Third session was Tennessee Leeuwenburg and “Google AppEngine + ExtJS prototyping demonstration.” That was one presentation that didn’t went well. Because the wireless was down and everyone had no internet at all, there was no prototyping and, obviously, no demonstration. So we saw some nice screenshots about AppEngine and some ExtJS screenshots and… that was it. I’m pretty sure the 30 minute space to talk about a topic was also a problem.

Next was Thomas Lee and “Python Language Internals: From Source to Execution”, which was a pretty good demonstration of the Python code. And by Python code I mean the very core of Python. What he did was, using the trunk code of Python, add a new command, from the parser, to the very end of creating a bytecode for it. Really impressive and, honestly, a big surprise that Python code is clean even when it’s not written in Python (most of the changed code was C code.)
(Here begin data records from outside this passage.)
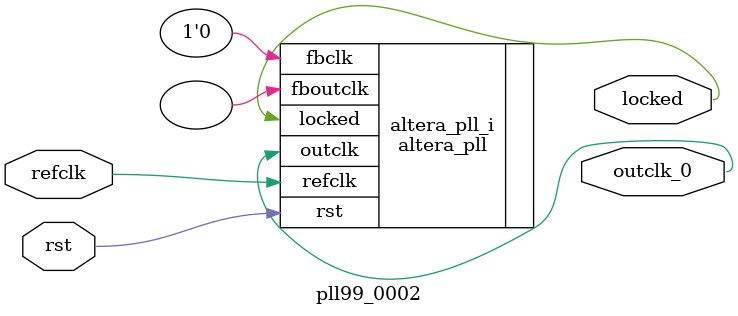
<source format=v>
`timescale 1ns/10ps
module  pll99_0002(

	// interface 'refclk'
	input wire refclk,

	// interface 'reset'
	input wire rst,

	// interface 'outclk0'
	output wire outclk_0,

	// interface 'locked'
	output wire locked
);

	altera_pll #(
		.fractional_vco_multiplier("false"),
		.reference_clock_frequency("50.0 MHz"),
		.operation_mode("direct"),
		.number_of_clocks(1),
		.output_clock_frequency0("99.000000 MHz"),
		.phase_shift0("0 ps"),
		.duty_cycle0(50),
		.output_clock_frequency1("0 MHz"),
		.phase_shift1("0 ps"),
		.duty_cycle1(50),
		.output_clock_frequency2("0 MHz"),
		.phase_shift2("0 ps"),
		.duty_cycle2(50),
		.output_clock_frequency3("0 MHz"),
		.phase_shift3("0 ps"),
		.duty_cycle3(50),
		.output_clock_frequency4("0 MHz"),
		.phase_shift4("0 ps"),
		.duty_cycle4(50),
		.output_clock_frequency5("0 MHz"),
		.phase_shift5("0 ps"),
		.duty_cycle5(50),
		.output_clock_frequency6("0 MHz"),
		.phase_shift6("0 ps"),
		.duty_cycle6(50),
		.output_clock_frequency7("0 MHz"),
		.phase_shift7("0 ps"),
		.duty_cycle7(50),
		.output_clock_frequency8("0 MHz"),
		.phase_shift8("0 ps"),
		.duty_cycle8(50),
		.output_clock_frequency9("0 MHz"),
		.phase_shift9("0 ps"),
		.duty_cycle9(50),
		.output_clock_frequency10("0 MHz"),
		.phase_shift10("0 ps"),
		.duty_cycle10(50),
		.output_clock_frequency11("0 MHz"),
		.phase_shift11("0 ps"),
		.duty_cycle11(50),
		.output_clock_frequency12("0 MHz"),
		.phase_shift12("0 ps"),
		.duty_cycle12(50),
		.output_clock_frequency13("0 MHz"),
		.phase_shift13("0 ps"),
		.duty_cycle13(50),
		.output_clock_frequency14("0 MHz"),
		.phase_shift14("0 ps"),
		.duty_cycle14(50),
		.output_clock_frequency15("0 MHz"),
		.phase_shift15("0 ps"),
		.duty_cycle15(50),
		.output_clock_frequency16("0 MHz"),
		.phase_shift16("0 ps"),
		.duty_cycle16(50),
		.output_clock_frequency17("0 MHz"),
		.phase_shift17("0 ps"),
		.duty_cycle17(50),
		.pll_type("General"),
		.pll_subtype("General")
	) altera_pll_i (
		.rst	(rst),
		.outclk	({outclk_0}),
		.locked	(locked),
		.fboutclk	( ),
		.fbclk	(1'b0),
		.refclk	(refclk)
	);
endmodule


</source>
Then Andrew Bennetts and “Python’s Unittest module: an under appreciated gem”. I was expecting a lot of weird tricks with unittest, but it seems that after a whole year using it, there was nothing new I could get from it. On the other hand, I got some pretty good list of extensions for Unittest, which provide a few more things that I may use in the future. The canonical (pun intented, as you’ll see) of such extensions is in Pyunit-Friends project in Launchpad.

“Extending Nagios with Python Plugins” by Maneschi (whose name I managed to completely lose somewhere) was more about Nagios than Python which was completely my fault. Anyway, it was an interesting talk, pointing some code used to collect information to Nagios.

Lastly, I went to “Getting Your Average Joe to use Open Source Software” by Peter Serwylo. Nothing new, I know, but he pointed some “gentler” methods to make people use Open Source (like keeping the user files and such — something that I barely thought after being constantly annoyed by “technical support” calls from my parents.) I think the way he described his methods were more in the way of “show the users what they can do” than “convert them!”, which seems to be the most commom way of making people use free software.

And I completely skipped the Lightning talks, and the Dinner Keynote.